Foi atendendo um pedido das suas filhas que ele criou a mesa lateral Chanel – nome da cachorrinhas das meninas. “Acho casinha de cachorro uma coisa horrorosa para ficar dentro de casa, então criei a mesa lateral, com uma gaiolinha com balanço, que também pode ficar fixa. Gosto de colocar poesia nas coisas que crio, uma coisa lúdica, e sempre com a preocupação da utilidade e da usabilidade do produto. É um produto lavável que pode desmontar e tem dupla função. Gosto muito das coisas que tem mais de uma função”. A mesa é produzida pela Dona Flor.
Algumas coisas Sérgio cria por vontade própria, mas, por incrível que pareça, ele gosta de trabalhar por demanda. A peça que ele gosta mais é a poltrona de balanço em Pedra Sabão, intitulada Ana. Foi “encomendada” por um cliente que trabalha com a pedra, que o procurou para comprar um de seus móveis, disse ser admirador de seu trabalho e pediu que ele criasse algo para ele fabricar. “Eu desenhei e ele executou”.
Outra encomenda que agradou muito foi para a Belgo. Eles queriam um espaço de descompressão, Stark conheceu a fábrica e criou um banco de 16 metros, em estrutura metálica com 1.2 km de arame produzido pela Belgo. “Criei uma skyline das montanhas de Minas. Você olha o móvel de comprido e é como se fosse uma montanha, mas na verdade são chaises e poltronas para os funcionários deitarem e conversarem, e na frente tem 15 balanços que desenhei. Outro banco que criei foi para a construtora Arte Simetria. Está no hall de entrada do prédio Miró, no Vale do Sereno, é a assinatura do artista em madeira maciça para que as pessoas sentem, deitem e é bem instangramável”, conta.

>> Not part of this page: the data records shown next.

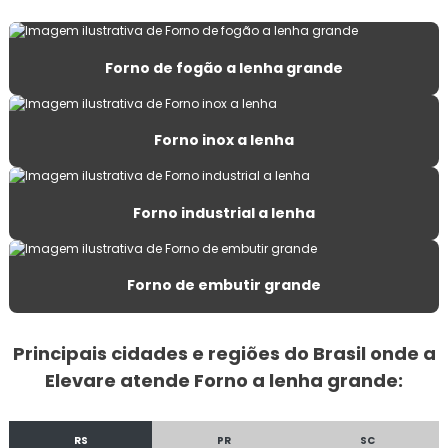
Churrasqueira de costelão
Forno de fogão a lenha grande
Churrasqueira inox de bancada
Churrasqueira inox a carvão
Forno inox a lenha
Churrasqueira inox a carvão grande
Forno industrial a lenha
Churrasqueira metálica de parede
Churrasqueira portátil para apartamento
Forno de embutir grande
Churrasqueira portátil a carvão grande
Principais cidades e regiões do Brasil onde a
Churrasqueira portátil carvão com tampa
Elevare atende Forno a lenha grande:
Churrasqueira prática
RS
PR
SC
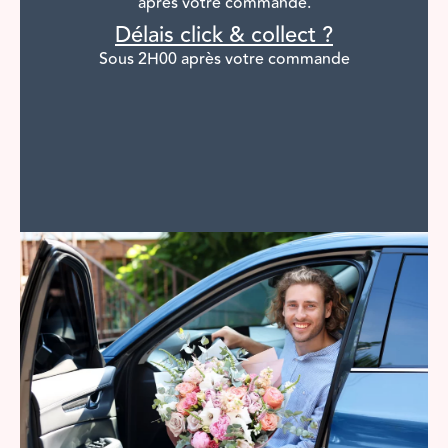
après
votre commande.
Délais click & collect ?
Sous 2H00 après votre commande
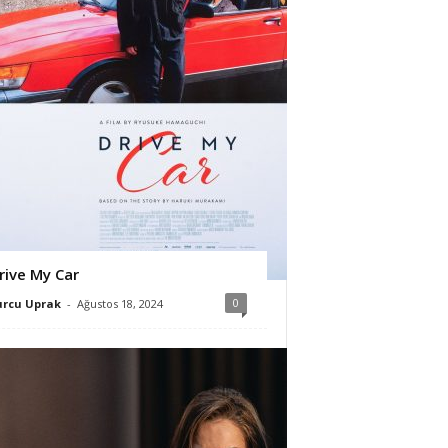
rive My Car
0
urcu Uprak
-
Ağustos 18, 2024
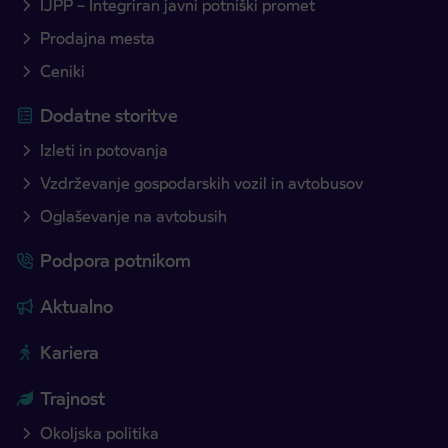
IJPP – Integriran javni potniški promet
Prodajna mesta
Ceniki
Dodatne storitve
Izleti in potovanja
Vzdrževanje gospodarskih vozil in avtobusov
Oglaševanje na avtobusih
Podpora potnikom
Aktualno
Kariera
Trajnost
Okoljska politika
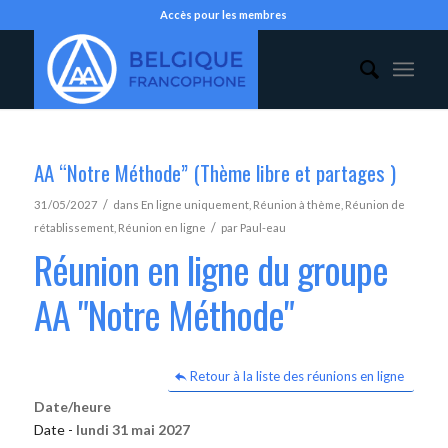
Accès pour les membres
AA “Notre Méthode” (Thème libre et partages )
/
31/05/2027
dans
En ligne uniquement
,
Réunion à thème
,
Réunion de
/
rétablissement
,
Réunion en ligne
par
Paul-eau
Réunion en ligne du groupe
AA "Notre Méthode"
Retour à la liste des réunions en ligne
Date/heure
Date -
lundi 31 mai 2027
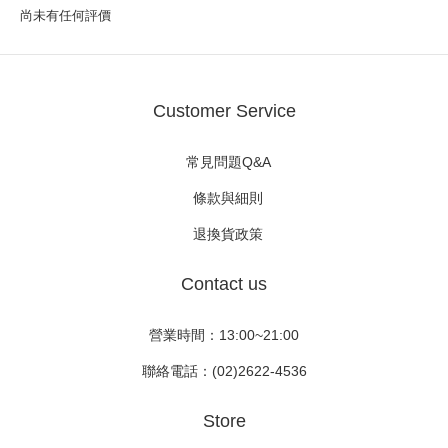
尚未有任何評價
Customer Service
常見問題Q&A
條款與細則
退換貨政策
Contact us
營業時間：13:00~21:00
聯絡電話：(02)2622-4536
Store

Por conta da demanda Sérgio criou alguns móveis com vidro para a última edição da Modernos Eternos. “Uma empresa de vidro entrou como fornecedor e queria peças de vidro para lançar um vidro novo chamado fusi. A arquiteta Ila Gaudêncio abraçou o projeto, criou um espaço que era uma instalação muito interessante e me deram total liberdade de criar. Gostei muito, o vidro permite mais arte. Criei um bar que eu achei uma joia, trouxe um armário em uma madeira clássica – o pau ferro – um quadrado bem moderno e fiz as portas de vidro colorido, que antigamente usava nas casas, como se fosse uma colcha de retalho – mais uma memória afetiva –, os retalhos de vidro pintados à mão e fundidos, e os puxadores eu fiz de vidro. Fiz também uma estante. Como o ambiente chama Luz e Matéria quis trabalhar luz sobre a matéria, matéria é o vidro. A estante é enorme e as prateleiras fazem ondas como movimento da água, através do vidro cria um reflexo como se fosse a água na beira de uma areia. Em um degradê que vem das cores da prateleira consegui colorir a parede através do reflexo da luz sobre o vidro, o nome da obra é Alvorada. Chamo de obra porque ficou parecendo um quadro."
Sérgio Stark se classifica como um designer livre e eclético, porque gosta de tudo. “As coisas surgem meio que automático, as ideias caem na frente, não sei explicar”. E afirma não ter preferência de material. “Já trabalhei com madeira, vidro, aço, pedra. Acho tudo divertido, mas temos que ter muito respeito com o material, uma árvore leva 40 anos para crescer, a pedra é arrancada do chão, da montanha. Temos que respeitar, fazer um móvel realmente funcional, autoral. Meu sonho é que os herdeiros briguem para ficar com um móvel assinado por mim e não para saber quem pagará para “dispensar”. Gostaria que meus móveis fossem perenes. Tenho o cuidado de usar o material, reaproveitar, usar apenas a necessidade que o móvel exige, e usar sempre com muito respeito”.